→ **Your objective**
Reproduce the full text on daemon threads below, word for word.

You can just set the daemon
flag on the Thread
objects to True
prior to starting the threads. As stated in the documentation:
A thread can be flagged as a “daemon thread”. The significance of this
flag is that the entire Python program exits when only daemon threads
are left. The initial value is inherited from the creating thread. The
flag can be set through the daemon
property.
It's also worth noting that this is potentially dangerous, depending on what your background threads are doing (again, quoting the documentation):
Daemon threads are abruptly stopped at shutdown. Their resources (such
as open files, database transactions, etc.) may not be released
properly. If you want your threads to stop gracefully, make them
non-daemonic and use a suitable signalling mechanism such as an Event
.
The way you implement a graceful shutdown is somewhat dependent on how your threaded code is implemented, but it would look something like this:
Thread method:
def threaded_method(event, ...):
while True:
if event.is_set()
# clean up
return
# Normal stuff it does goes here.

→ **Information shown**

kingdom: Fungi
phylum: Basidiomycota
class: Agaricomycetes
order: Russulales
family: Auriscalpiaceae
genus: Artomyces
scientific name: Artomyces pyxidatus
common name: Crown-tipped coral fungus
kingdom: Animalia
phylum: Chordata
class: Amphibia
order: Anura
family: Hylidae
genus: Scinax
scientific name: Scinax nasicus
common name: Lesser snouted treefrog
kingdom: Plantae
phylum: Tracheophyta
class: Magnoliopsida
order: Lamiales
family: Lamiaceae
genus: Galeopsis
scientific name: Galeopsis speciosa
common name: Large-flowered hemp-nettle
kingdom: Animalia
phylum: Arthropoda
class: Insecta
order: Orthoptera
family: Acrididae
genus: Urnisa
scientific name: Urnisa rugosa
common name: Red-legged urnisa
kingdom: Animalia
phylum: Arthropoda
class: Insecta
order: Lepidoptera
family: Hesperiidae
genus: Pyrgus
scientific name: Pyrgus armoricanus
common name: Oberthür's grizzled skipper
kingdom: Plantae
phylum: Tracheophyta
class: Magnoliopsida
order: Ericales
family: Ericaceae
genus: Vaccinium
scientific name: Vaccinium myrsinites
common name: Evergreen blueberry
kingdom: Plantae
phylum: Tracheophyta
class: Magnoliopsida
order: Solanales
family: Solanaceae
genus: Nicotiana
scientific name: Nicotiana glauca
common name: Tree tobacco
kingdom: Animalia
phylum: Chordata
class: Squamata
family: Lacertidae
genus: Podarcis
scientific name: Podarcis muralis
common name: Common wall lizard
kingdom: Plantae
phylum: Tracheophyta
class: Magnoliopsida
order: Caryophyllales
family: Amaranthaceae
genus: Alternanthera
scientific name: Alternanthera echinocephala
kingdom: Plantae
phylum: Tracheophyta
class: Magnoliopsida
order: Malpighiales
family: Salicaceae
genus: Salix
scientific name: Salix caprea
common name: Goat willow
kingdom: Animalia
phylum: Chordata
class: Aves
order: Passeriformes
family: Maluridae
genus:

→ **Task result**
You can just set the daemon
flag on the Thread
objects to True
prior to starting the threads. As stated in the documentation:
A thread can be flagged as a “daemon thread”. The significance of this
flag is that the entire Python program exits when only daemon threads
are left. The initial value is inherited from the creating thread. The
flag can be set through the daemon
property.
It's also worth noting that this is potentially dangerous, depending on what your background threads are doing (again, quoting the documentation):
Daemon threads are abruptly stopped at shutdown. Their resources (such
as open files, database transactions, etc.) may not be released
properly. If you want your threads to stop gracefully, make them
non-daemonic and use a suitable signalling mechanism such as an Event
.
The way you implement a graceful shutdown is somewhat dependent on how your threaded code is implemented, but it would look something like this:
Thread method:
def threaded_method(event, ...):
while True:
if event.is_set()
# clean up
return
# Normal stuff it does goes here.